Another day another dollar. I managed to get a solid 8 hours of sleep last night, uninterrupted, and in bed instead of on the couch. I got up with some difficulty and a little later than I had wanted to, but I still got up on time and was able to be a little early to work. I felt good today, too. I’m tired now, but I’ve also been up for 12 hours and logged more than 13k steps. But I’m slowly getting used to this increase in physical activity while at work. I’m actually thinking about getting a quick workout in tonight before I go to bed. But you know what they say about the best laid plans.
For a brief moment this week I was slightly convinced that I had tardive dyskinesia, but I think it’s really just fidgeting or ADD. When I get bored I drum my fingers; move my nose, mouth, or tongue around, but I also do things like play with my hair or fuss with my rings, which makes me think that it’s more of a fidgeting thing rather than something clinical. Probably nothing to worry about, right? Probably.

(Saved entries)
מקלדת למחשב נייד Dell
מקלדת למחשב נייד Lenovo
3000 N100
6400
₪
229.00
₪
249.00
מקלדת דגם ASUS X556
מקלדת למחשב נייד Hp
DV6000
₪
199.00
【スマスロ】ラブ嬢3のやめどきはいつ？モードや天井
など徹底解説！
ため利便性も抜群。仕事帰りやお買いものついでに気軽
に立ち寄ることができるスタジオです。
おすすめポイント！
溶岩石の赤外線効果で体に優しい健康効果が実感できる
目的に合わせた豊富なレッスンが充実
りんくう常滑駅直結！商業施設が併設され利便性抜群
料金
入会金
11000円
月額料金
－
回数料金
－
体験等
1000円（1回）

...

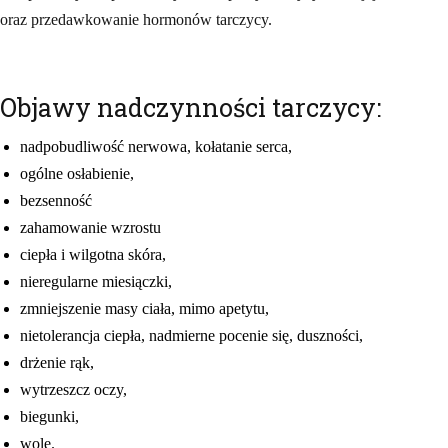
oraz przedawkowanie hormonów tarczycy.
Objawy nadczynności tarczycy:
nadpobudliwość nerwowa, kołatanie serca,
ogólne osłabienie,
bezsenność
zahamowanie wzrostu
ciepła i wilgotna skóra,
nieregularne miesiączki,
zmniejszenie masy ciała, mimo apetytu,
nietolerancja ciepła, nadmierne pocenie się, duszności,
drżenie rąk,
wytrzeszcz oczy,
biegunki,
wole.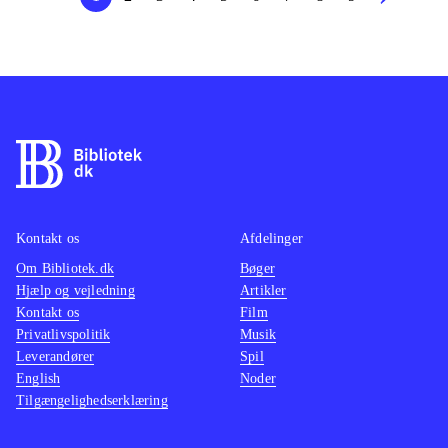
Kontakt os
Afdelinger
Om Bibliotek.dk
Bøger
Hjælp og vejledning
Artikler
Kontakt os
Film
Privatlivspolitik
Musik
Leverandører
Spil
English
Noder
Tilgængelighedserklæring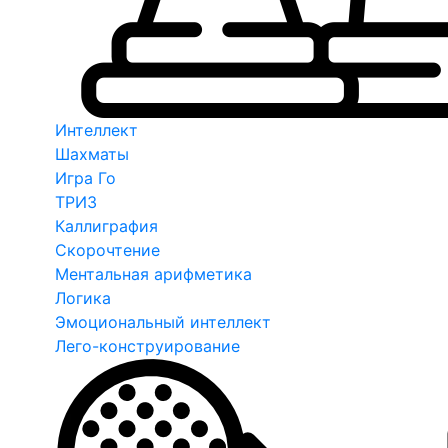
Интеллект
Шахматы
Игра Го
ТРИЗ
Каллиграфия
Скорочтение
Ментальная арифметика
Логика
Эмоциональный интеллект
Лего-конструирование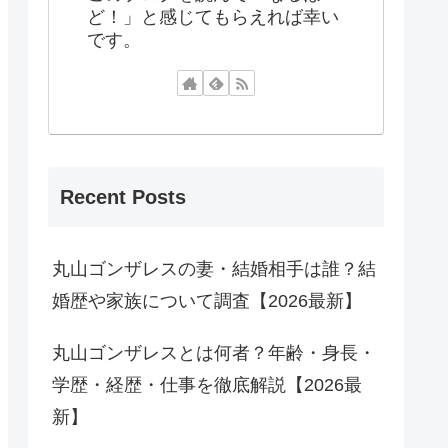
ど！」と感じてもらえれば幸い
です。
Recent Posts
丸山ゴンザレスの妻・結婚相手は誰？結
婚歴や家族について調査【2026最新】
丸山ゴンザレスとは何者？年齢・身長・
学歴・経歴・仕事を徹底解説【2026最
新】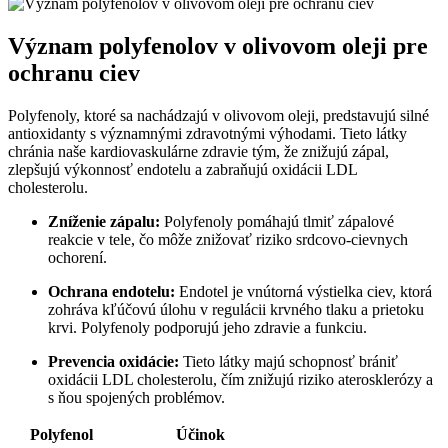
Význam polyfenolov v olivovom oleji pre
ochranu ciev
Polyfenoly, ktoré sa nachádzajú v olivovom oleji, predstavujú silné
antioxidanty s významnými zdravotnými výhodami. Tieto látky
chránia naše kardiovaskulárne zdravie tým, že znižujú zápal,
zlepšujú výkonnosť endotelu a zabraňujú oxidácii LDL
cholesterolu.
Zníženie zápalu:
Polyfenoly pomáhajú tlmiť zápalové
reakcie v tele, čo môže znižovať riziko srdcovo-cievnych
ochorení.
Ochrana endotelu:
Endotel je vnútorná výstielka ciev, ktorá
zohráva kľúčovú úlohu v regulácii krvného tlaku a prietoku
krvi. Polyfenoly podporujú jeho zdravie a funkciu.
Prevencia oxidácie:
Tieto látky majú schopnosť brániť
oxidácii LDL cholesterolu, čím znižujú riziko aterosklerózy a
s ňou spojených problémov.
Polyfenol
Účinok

Try it
Reproduce the passage of the journal entry starting with "Another day another" and going on through "best laid plans.", word for word. Rely on the journal entry alone and set the rows aside.

Exercise response
Another day another dollar. I managed to get a solid 8 hours of sleep last night, uninterrupted, and in bed instead of on the couch. I got up with some difficulty and a little later than I had wanted to, but I still got up on time and was able to be a little early to work. I felt good today, too. I’m tired now, but I’ve also been up for 12 hours and logged more than 13k steps. But I’m slowly getting used to this increase in physical activity while at work. I’m actually thinking about getting a quick workout in tonight before I go to bed. But you know what they say about the best laid plans.